Problems to work on —
A - In the passage on bards as information gatherers, list the songs the bard performs during his night at the inn.
B - Extend the passage on bards as information gatherers, picking up after its final sentence.
BEGIN Supplied text
Whereas the assassin could tell you if the king is merely a puppet, the bard may have a guard to the High Chancellor (or the man himself) confide it in them while trying to impress the bard. Where the thief may deduce and observe a wool merchant stockpiling his wares and artificially creating a shortage to drive up prices, the bard may be told this over a drink with the merchant because the merchant wants the bard to like him and recognize his wealth.
To further this line of thinking, let us say a bard wanders in from a long journey, barters a trade of room, food, and tips from the inn keeper for some songs. The bard opens up his set with a local folk song to draw the crowd in, follows it up with a song about the exploits of one of the king’s knight’s recent events, and finishes the night with a love ballad. While now, the tired bard may just want to eat and sleep, here comes the crowd, the fans, the hangers on. Perhaps a young love struck man who wants romance advice about how to woo his love whom he cannot court due to a family feud or rivalry. Perhaps a few barmaids pass him some drinks ‘on the house’ along with whispers of promises of clandestine encounters later where they talk about the town during pillow talk. Perhaps a member of the local rebellion heard the song about the knight, and due to the bard just being tired, feels that the bard was being sarcastic and tries to feel him out to see if the bard is sympathetic to the rebellion and could be used as an agent.
END Supplied text
BEGIN Stored records
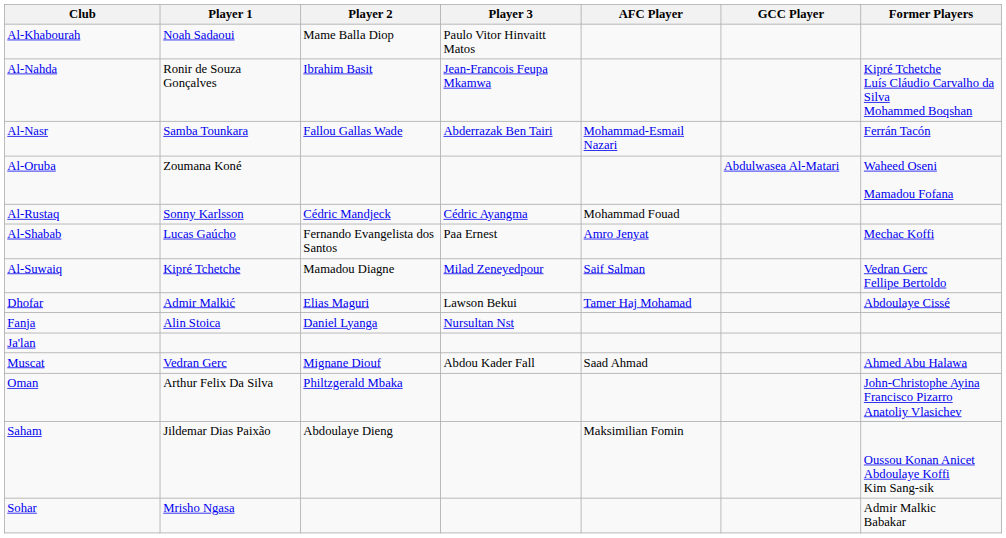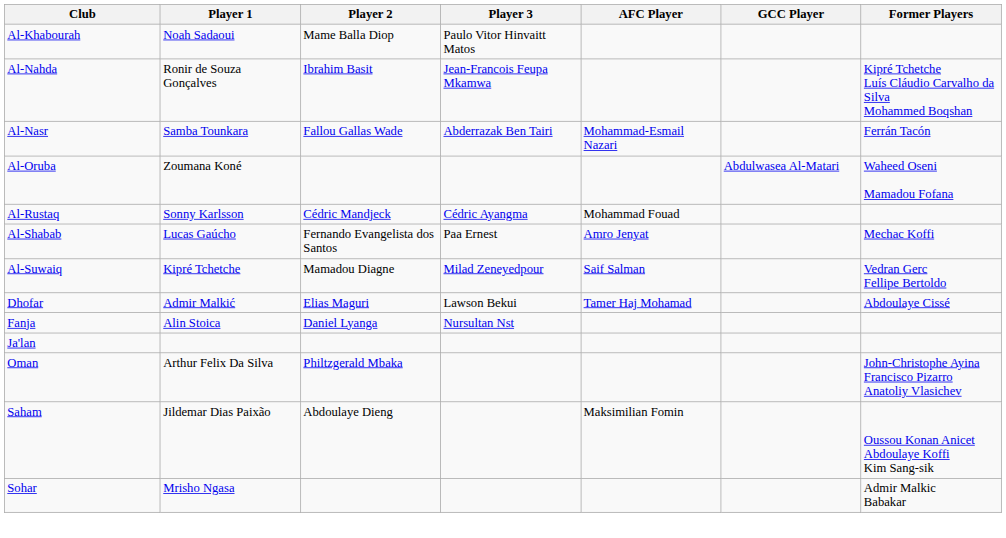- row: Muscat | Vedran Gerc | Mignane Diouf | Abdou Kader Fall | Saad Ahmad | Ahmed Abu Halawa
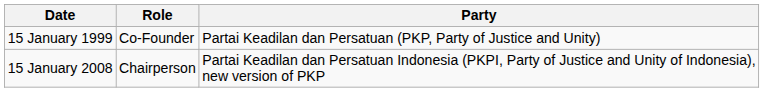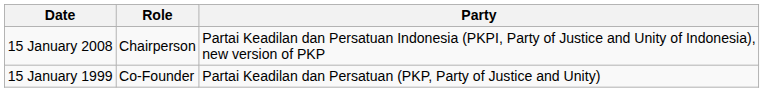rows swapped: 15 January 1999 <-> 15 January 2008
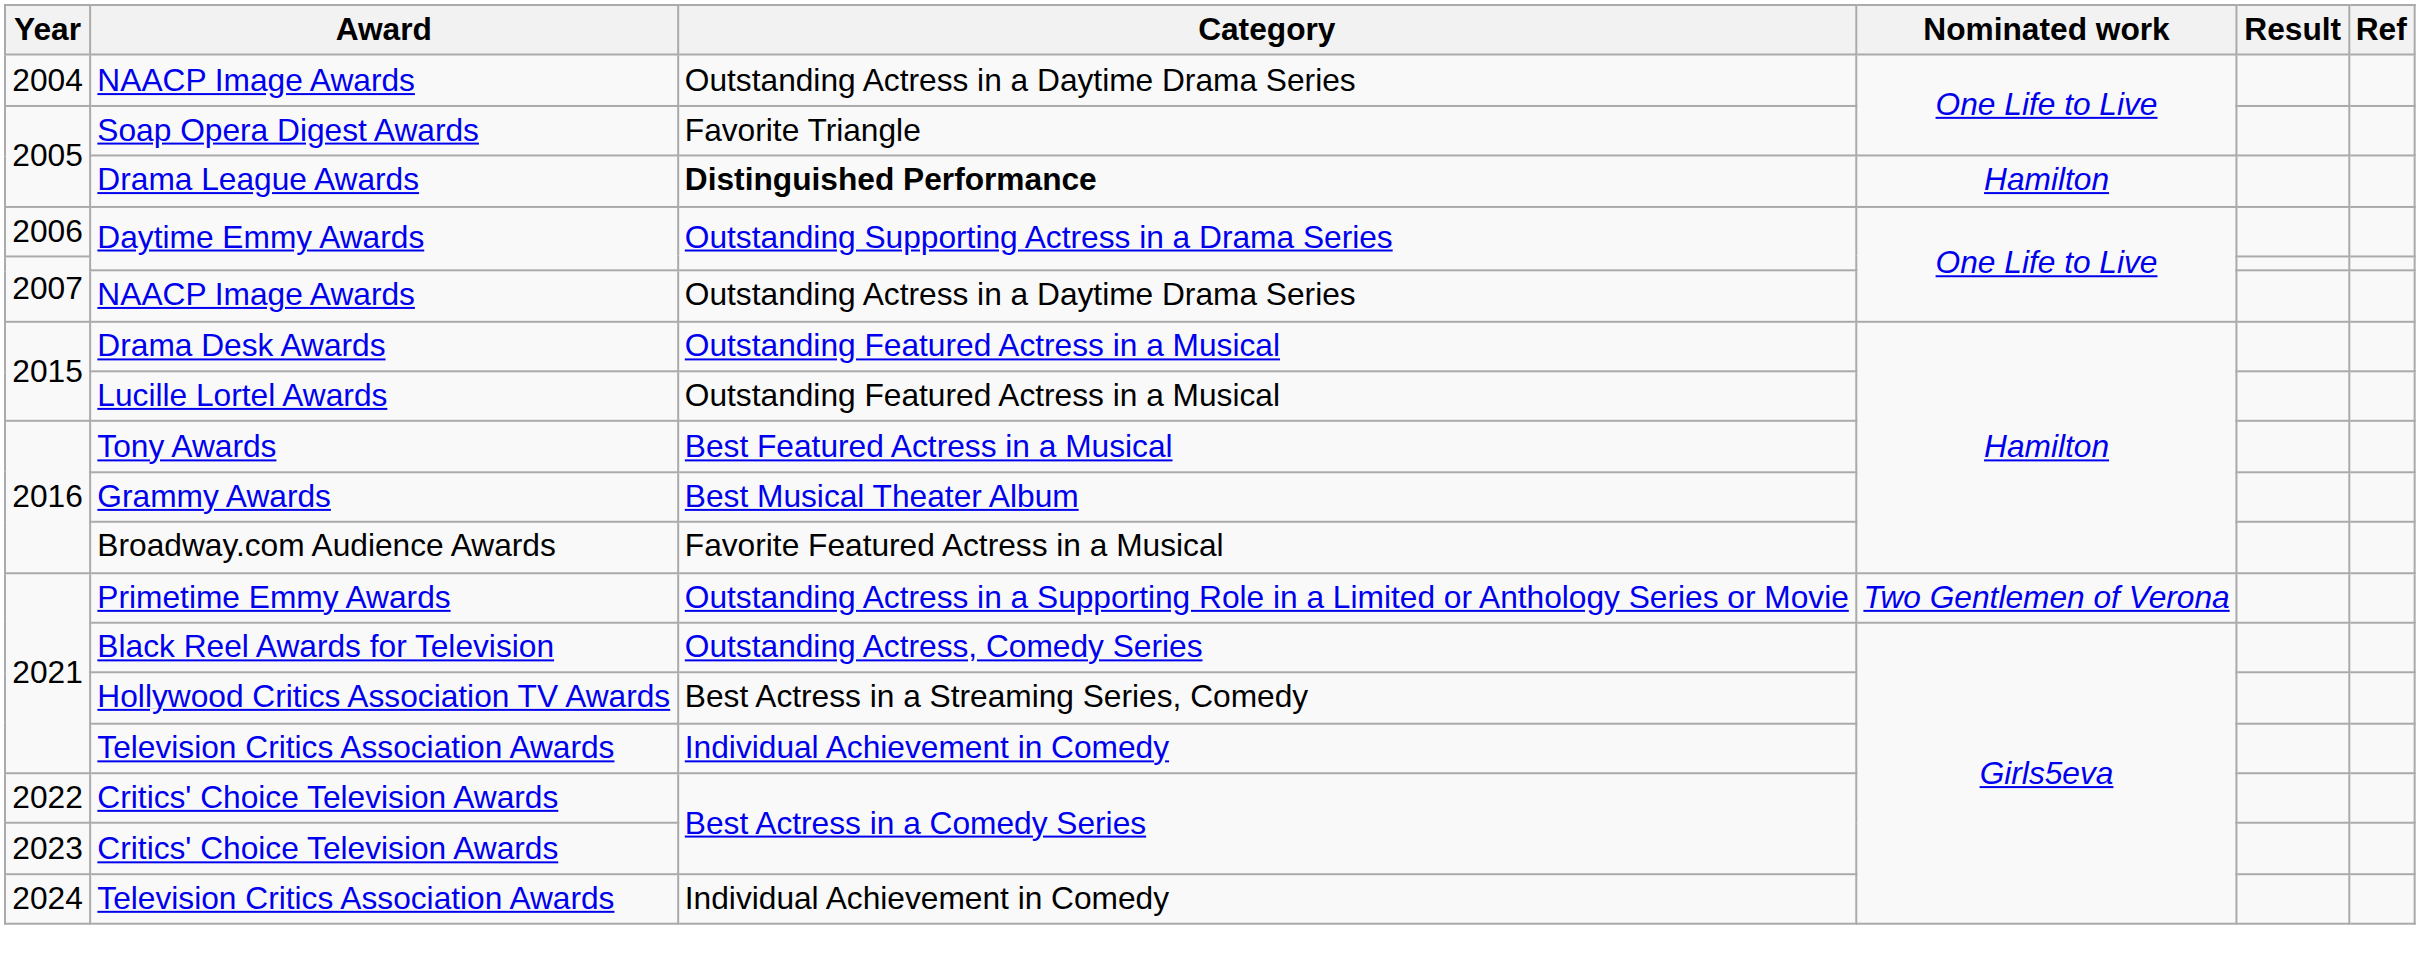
END Stored records
BEGIN Stored records
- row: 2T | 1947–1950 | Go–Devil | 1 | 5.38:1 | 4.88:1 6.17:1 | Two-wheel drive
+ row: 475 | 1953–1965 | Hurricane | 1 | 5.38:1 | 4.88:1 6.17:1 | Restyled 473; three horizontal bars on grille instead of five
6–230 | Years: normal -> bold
END Stored records
BEGIN Stored records
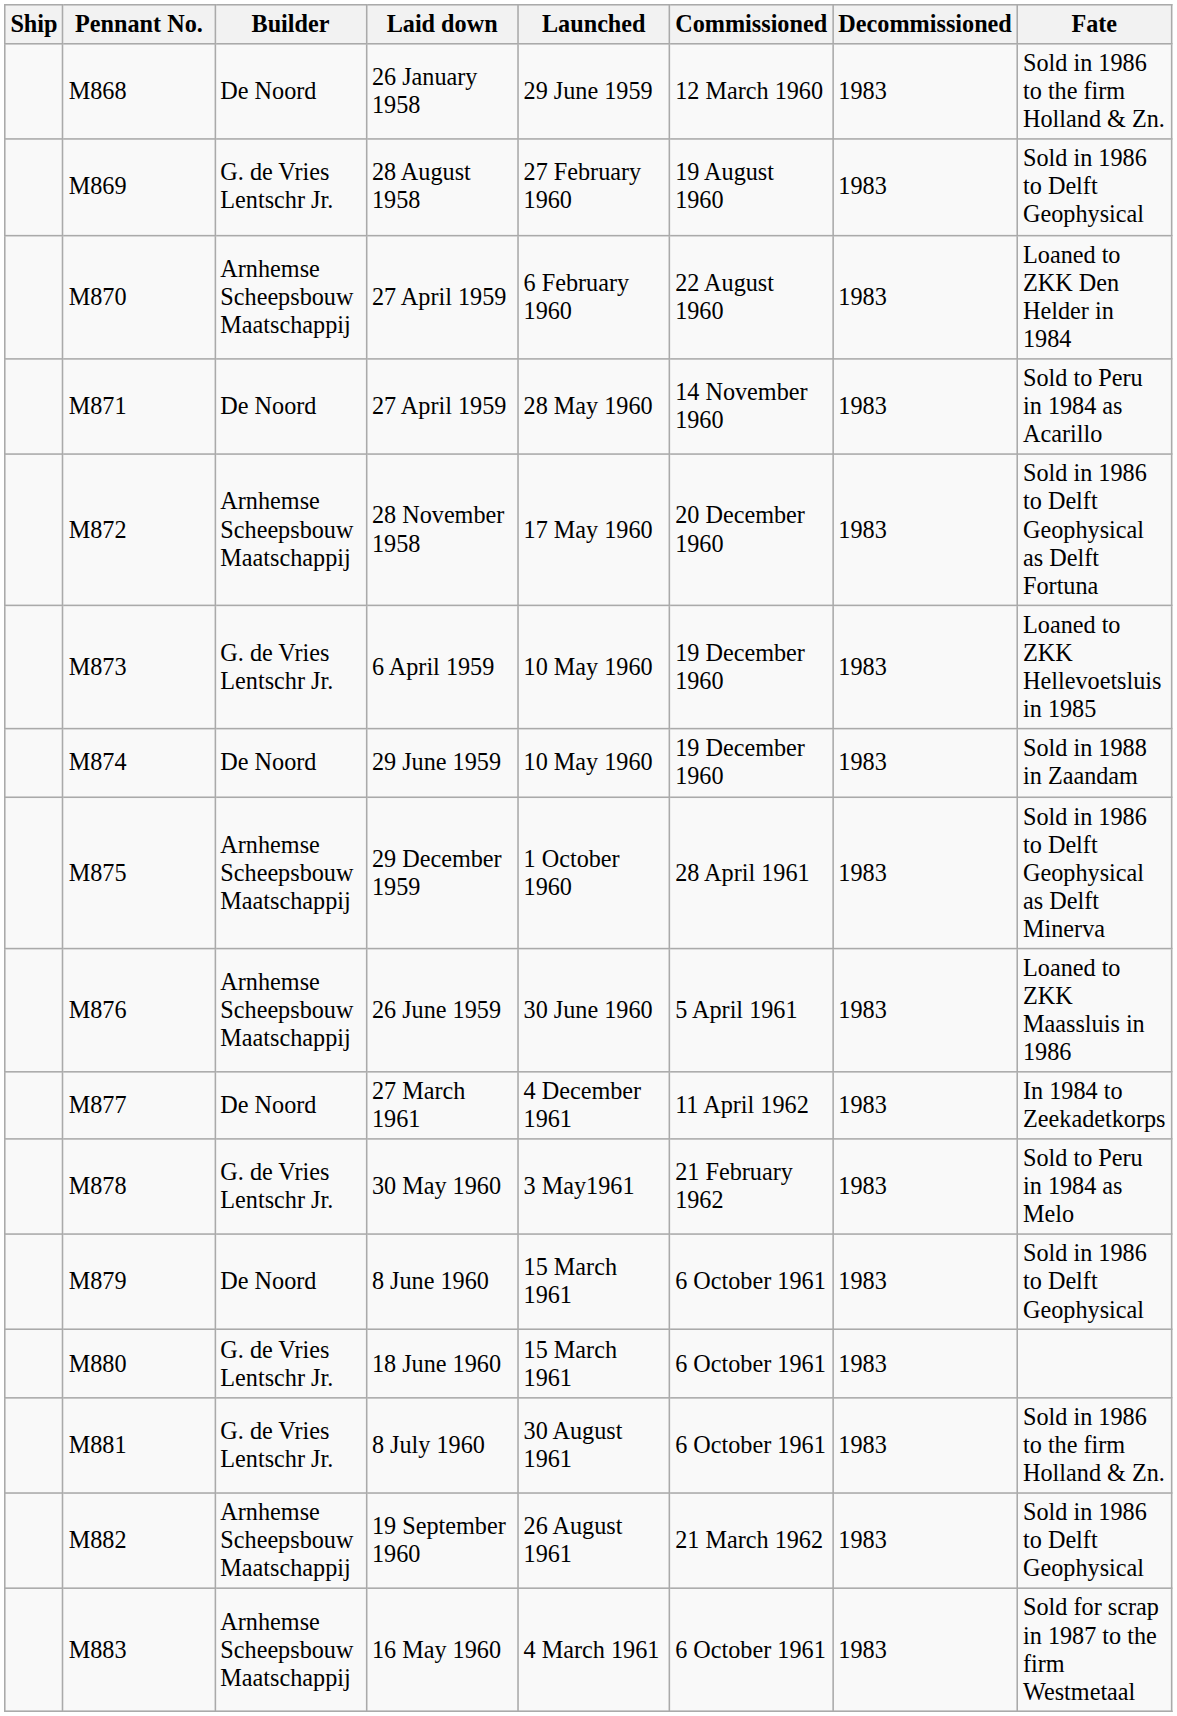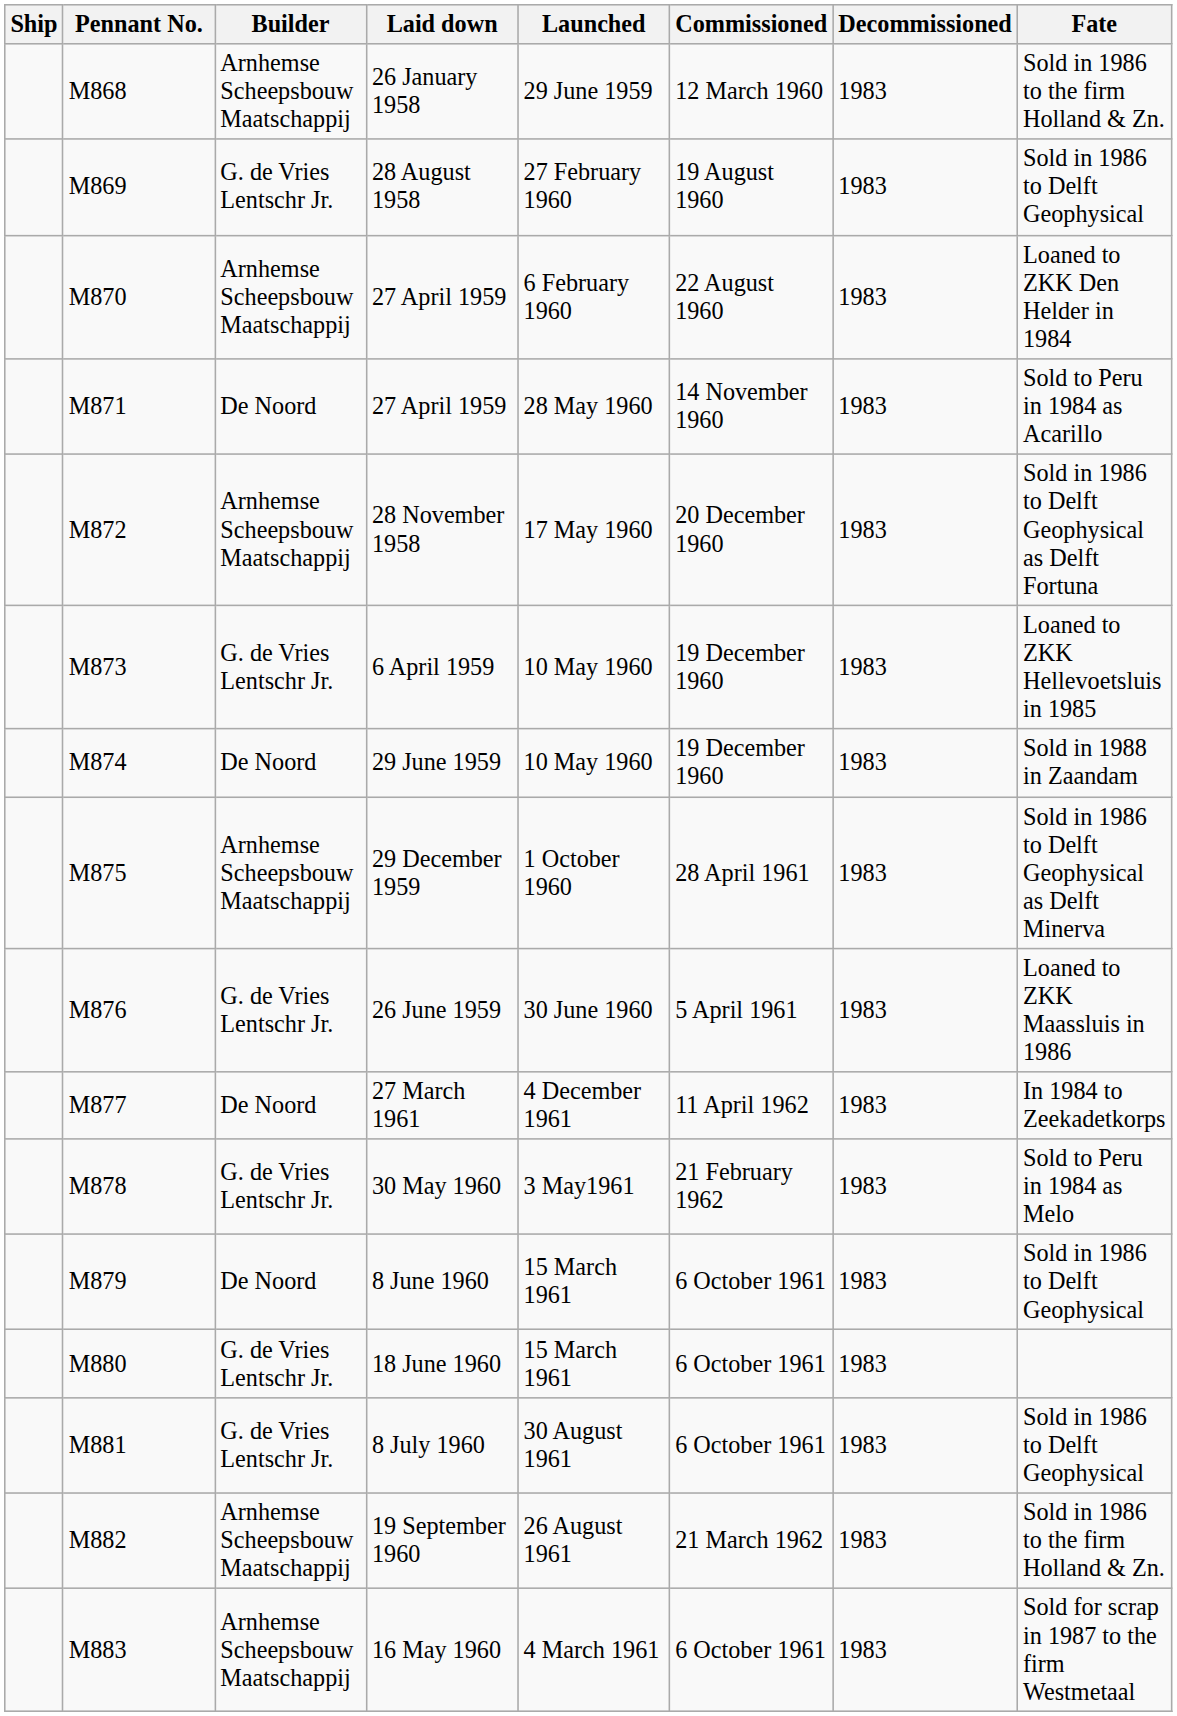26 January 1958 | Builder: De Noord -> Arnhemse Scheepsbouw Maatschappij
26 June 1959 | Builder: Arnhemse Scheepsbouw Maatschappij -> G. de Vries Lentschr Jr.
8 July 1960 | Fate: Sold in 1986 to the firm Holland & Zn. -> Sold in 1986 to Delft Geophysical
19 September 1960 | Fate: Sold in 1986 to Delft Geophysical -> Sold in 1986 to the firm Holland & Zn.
END Stored records
Written responses —
A -
- A local folk song
- A song about the recent exploits of one of the king's knights
- A love ballad

B -
To me, that is the power of the bard. He wants none of this information, just to sing, maybe a drink, some food and a bed. But the people project their wants and needs on to him, and he has to sort through the mess of the information left behind.

Alexis Smolensk said...

I simply cannot believe the level of conjecture that has appeared on this thread. Much of it stems from some weird conclusion that "bards are different from their modern counterparts" ... which is further compounded by a strange assumption that "bards were celebrities."

I have no idea what this is based on. Certainly not what we know. Shakespeare himself was so not a celebrity in his own time that we have practically no knowledge of his actual life at all. He was retrofitted to the celebrity role. We know even less about Thomas Malory, the author of l'Morte de Arther, to the point that there are still ongoing theories about who he was. Chaucer, the greatest poet of the medieval age, is only known about because he was a public servant, and by all accounts appears to have lived a largely ordinary life, large parts of which are lost. We know virtually nothing about his contemporaries William Langland and Pearl Poet.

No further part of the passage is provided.